> DATASET ENTRIES:
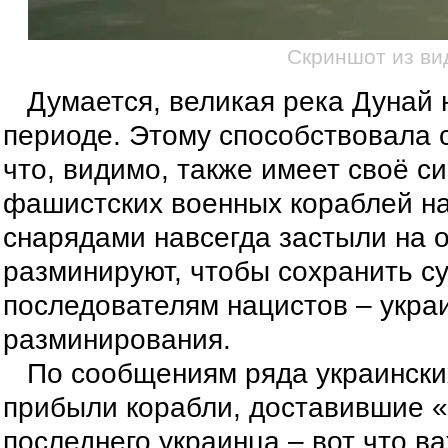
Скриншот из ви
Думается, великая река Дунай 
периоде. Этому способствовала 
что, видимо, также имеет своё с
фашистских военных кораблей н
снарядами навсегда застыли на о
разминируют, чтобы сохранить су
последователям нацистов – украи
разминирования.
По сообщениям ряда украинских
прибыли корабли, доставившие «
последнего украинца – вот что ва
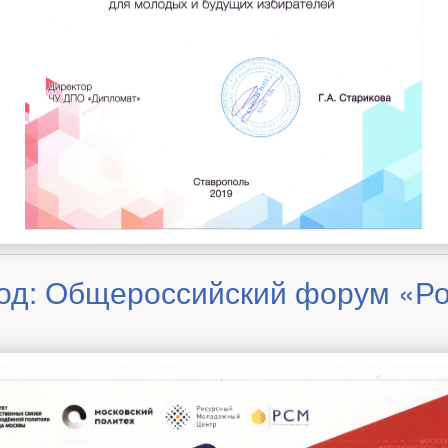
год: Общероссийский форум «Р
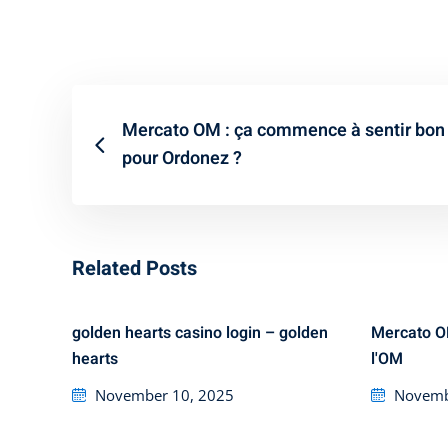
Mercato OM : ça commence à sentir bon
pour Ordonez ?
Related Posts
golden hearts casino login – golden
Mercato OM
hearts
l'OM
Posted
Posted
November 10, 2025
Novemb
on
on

---

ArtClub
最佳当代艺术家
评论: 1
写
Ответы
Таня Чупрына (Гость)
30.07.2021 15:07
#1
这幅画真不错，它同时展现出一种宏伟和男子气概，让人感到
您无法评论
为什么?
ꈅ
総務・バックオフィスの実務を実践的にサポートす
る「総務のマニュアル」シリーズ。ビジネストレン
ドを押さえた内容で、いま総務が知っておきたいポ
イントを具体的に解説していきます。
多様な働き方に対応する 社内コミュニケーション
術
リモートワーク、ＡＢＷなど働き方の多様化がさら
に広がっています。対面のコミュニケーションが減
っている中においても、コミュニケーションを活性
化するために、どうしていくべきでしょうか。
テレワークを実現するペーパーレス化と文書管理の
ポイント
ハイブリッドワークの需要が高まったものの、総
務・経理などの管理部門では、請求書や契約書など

---

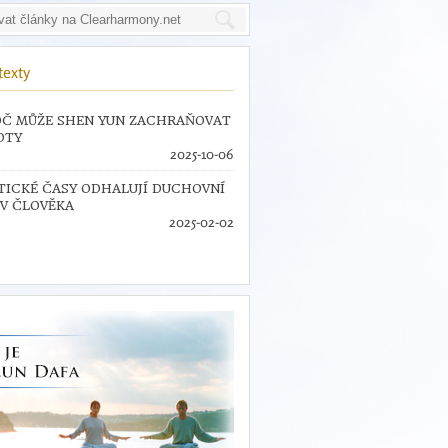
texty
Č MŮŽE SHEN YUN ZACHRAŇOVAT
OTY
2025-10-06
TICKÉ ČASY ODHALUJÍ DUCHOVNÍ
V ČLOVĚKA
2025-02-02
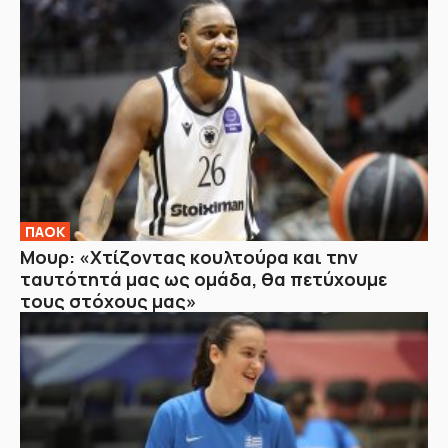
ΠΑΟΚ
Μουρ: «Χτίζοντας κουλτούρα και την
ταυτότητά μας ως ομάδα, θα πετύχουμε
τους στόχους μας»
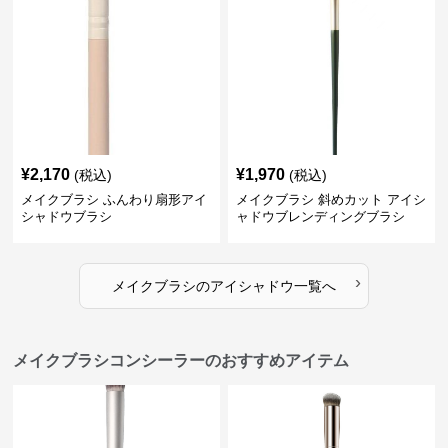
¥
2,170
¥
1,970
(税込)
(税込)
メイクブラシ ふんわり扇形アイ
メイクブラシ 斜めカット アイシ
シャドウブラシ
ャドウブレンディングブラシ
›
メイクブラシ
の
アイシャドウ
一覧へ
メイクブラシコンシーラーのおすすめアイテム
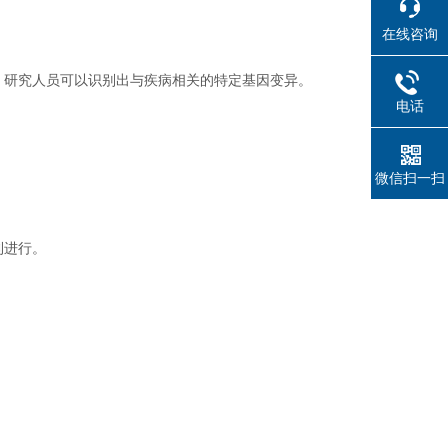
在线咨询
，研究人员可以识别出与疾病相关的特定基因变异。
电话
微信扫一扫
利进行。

> DIRECTIONS:
Write only the number of lines above that contain "Mercato".

> SOLUTION TO THIS EXERCISE:
2